Why does my turnover look different using sales versus COGS?
Net sales includes your profit margin, so sales-based turnover is always higher than COGS-based turnover. If you sell a $100 item that cost you $60, sales-based turnover credits you $100 while COGS-based credits only $60. Use COGS for accurate analysis since inventory is valued at cost. Only use sales if COGS data is unavailable.
How do I handle seasonality when calculating annual turnover?
Simple beginning-plus-ending average can mislead seasonal businesses. Instead, sum monthly ending inventory values and divide by 12. Or calculate turnover quarterly and compare same quarters year-over-year. A holiday retailer's Q4 turnover will always exceed Q1, but Q4 2026 versus Q4 2025 shows real improvement or decline.
Can inventory turnover be too high?
Yes. Extremely high turnover often signals chronic understocking. You might be losing sales to stockouts, paying premium prices for rush orders, missing bulk discounts by ordering too frequently, or frustrating customers who cannot find what they need. Balance efficiency with service levels and availability.

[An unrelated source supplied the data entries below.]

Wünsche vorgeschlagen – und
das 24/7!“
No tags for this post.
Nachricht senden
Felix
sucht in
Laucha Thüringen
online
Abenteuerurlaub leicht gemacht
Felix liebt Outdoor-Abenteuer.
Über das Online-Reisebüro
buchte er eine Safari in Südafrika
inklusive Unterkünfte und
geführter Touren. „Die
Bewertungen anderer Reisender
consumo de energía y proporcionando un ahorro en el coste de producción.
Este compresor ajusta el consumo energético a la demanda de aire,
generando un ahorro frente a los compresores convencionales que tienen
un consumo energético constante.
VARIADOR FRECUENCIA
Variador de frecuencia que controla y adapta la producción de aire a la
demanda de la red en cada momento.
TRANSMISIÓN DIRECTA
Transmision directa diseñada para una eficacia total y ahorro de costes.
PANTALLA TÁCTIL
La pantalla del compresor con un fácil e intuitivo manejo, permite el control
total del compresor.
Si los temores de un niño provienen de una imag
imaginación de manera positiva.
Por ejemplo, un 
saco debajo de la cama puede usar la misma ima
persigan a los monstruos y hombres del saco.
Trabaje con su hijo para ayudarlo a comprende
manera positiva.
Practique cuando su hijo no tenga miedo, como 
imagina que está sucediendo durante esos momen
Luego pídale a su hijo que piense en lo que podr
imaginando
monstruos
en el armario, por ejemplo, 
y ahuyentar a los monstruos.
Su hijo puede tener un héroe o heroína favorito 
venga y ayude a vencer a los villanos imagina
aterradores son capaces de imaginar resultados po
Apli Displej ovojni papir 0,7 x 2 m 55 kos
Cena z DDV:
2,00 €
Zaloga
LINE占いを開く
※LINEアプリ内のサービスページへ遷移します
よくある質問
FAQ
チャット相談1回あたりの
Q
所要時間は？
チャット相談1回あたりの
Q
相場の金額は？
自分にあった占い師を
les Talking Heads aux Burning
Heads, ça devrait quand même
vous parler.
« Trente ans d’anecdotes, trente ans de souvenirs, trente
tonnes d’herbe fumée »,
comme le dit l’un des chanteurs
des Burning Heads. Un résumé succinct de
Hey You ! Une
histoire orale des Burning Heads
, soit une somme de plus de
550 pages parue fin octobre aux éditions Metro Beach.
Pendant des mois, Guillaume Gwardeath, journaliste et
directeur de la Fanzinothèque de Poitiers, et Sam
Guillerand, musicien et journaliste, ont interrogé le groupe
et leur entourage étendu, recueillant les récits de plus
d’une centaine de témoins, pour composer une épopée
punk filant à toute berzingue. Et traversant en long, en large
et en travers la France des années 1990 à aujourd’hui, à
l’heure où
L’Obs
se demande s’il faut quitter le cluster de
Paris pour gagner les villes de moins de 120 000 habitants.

How do I convert quarterly turnover to annual?
Multiply quarterly turnover by 4. If your Q3 turnover was 1.5 times, annualized turnover is approximately 6 times. However, if your business is seasonal, this annualization will be inaccurate. Better to calculate full-year turnover using annual COGS and true average inventory across all twelve months.
What is the relationship between turnover and days on hand?
They are mathematical inverses. Days on hand equals period days divided by turnover. Turnover of 6 times per year means 365 divided by 6 equals about 61 days on hand. As turnover increases, days on hand decreases proportionally. Both metrics convey the same information in different units.
Should I calculate turnover at the SKU level or aggregate?
Both. Aggregate turnover shows overall efficiency but hides SKU-level problems. A store with 6x overall turnover might have bestsellers turning 20x (risking stockouts) and slow movers at 0.5x (dead inventory). Calculate by category or individual SKU to identify what needs restocking versus markdown.